Rank of the product of two full rank matrices

Question

I have searched for the above topic and found some results, but the answer I am looking for is not found anywhere. Here is my question:

Given $A_{m \times n}$ matrix with rank $m$, and $B_{n \times p}$ matrix with rank $p$, where $n > p \geq m$. I know that $$ \operatorname{rank}(AB) \leq \min\left(\operatorname{rank}(A),\operatorname{rank}(B)\right) $$ What I want to know is if this expression holds for equality. I.e is this expression $$ \operatorname{rank}(AB) = \min\left(\operatorname{rank}(A),\operatorname{rank}(B)\right) = m $$ correct? If yes, how can it be proved?

Answer 1

if we take A and B be 2 non-zero matrices s.t AB= zero matrix then rank A,rank B >0 but rank of AB = 0 so rank AB is not equal to min{rank A, rank B}

Answer 2

(This is a reply to an earlier version of the question with $rank(A)=n$, $rank(B)=p$).

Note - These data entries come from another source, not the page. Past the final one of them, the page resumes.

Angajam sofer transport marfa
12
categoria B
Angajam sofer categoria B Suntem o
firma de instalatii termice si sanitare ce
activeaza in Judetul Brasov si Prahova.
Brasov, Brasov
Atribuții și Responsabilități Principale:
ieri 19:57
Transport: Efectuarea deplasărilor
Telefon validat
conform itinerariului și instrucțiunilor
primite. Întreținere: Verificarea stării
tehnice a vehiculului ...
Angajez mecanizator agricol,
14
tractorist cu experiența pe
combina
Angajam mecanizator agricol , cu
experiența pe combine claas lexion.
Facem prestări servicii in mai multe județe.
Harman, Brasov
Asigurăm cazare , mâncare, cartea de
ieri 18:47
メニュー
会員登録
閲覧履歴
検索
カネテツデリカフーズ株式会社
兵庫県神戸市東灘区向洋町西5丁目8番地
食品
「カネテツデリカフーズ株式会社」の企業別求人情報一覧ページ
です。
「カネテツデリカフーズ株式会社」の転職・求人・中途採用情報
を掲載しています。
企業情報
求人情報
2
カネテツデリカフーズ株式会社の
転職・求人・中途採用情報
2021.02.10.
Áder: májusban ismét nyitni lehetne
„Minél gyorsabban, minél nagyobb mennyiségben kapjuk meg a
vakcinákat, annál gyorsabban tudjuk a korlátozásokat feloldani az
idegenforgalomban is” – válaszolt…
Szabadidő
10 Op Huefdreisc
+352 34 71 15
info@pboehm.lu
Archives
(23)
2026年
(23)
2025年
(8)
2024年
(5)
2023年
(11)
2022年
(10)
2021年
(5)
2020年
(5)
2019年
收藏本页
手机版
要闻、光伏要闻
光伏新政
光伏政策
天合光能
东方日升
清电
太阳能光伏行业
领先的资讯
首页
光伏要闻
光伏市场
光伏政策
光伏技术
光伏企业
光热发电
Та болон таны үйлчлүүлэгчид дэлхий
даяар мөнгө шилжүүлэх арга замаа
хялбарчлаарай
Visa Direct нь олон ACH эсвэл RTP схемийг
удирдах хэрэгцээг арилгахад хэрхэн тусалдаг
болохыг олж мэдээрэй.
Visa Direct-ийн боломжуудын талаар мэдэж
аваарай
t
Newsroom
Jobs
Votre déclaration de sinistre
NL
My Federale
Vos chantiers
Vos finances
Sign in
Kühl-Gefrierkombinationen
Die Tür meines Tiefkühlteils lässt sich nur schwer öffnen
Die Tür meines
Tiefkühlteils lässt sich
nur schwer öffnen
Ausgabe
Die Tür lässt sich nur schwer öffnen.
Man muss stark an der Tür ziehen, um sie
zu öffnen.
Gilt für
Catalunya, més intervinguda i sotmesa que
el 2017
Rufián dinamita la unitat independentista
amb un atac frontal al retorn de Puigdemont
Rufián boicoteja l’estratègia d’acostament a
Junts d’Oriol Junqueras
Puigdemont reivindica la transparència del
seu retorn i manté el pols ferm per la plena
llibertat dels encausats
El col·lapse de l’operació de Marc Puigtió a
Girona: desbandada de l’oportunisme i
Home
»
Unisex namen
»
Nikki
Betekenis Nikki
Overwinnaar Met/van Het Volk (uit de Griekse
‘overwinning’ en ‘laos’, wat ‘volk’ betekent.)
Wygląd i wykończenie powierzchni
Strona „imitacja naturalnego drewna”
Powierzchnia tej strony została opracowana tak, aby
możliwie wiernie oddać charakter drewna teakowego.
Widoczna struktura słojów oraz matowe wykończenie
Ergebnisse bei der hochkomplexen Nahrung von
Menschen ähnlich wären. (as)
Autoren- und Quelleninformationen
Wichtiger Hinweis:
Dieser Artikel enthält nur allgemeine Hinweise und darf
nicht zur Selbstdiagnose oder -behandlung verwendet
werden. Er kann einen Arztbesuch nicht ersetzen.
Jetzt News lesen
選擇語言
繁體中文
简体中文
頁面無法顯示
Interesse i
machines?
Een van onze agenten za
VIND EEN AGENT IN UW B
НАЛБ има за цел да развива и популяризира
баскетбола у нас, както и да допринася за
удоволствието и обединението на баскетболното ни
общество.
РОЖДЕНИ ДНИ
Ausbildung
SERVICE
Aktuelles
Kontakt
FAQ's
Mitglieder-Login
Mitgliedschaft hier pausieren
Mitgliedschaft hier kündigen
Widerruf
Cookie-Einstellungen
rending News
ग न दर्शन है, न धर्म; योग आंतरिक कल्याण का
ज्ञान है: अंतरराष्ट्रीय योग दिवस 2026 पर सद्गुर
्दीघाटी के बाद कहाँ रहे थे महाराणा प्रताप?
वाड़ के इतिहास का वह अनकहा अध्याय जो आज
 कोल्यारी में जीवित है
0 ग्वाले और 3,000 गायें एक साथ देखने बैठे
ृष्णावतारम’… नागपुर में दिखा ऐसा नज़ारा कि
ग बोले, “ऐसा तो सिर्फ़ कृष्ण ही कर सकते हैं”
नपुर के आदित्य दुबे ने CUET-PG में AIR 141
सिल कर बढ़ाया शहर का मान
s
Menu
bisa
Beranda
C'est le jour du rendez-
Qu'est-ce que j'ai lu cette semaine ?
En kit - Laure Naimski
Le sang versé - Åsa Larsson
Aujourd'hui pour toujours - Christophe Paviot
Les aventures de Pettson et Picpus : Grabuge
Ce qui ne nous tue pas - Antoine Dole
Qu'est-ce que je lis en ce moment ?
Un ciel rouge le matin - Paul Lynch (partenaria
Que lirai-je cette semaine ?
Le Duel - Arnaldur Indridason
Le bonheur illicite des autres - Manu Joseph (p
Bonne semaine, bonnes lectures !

Yes, it holds. The assuptions imply $m\geq n\geq p$ and so you can find a submatrix $A'$ of $A$ that contains $n$ rows of $A$ and hence has size $n\times n$ and is regular. The columns of $B$ are independent and so are the columns of $A'B$. So indeed, $$\mathrm{rank} AB=\mathrm{rank} A'B=p=\min\{n,p\}.$$

But as Rupsa pointed out, if the matrices $A,B$ have smaller then the full column rank, then equality doesn't hold in general, such as in $(1,0){0\choose 1}=(0)$.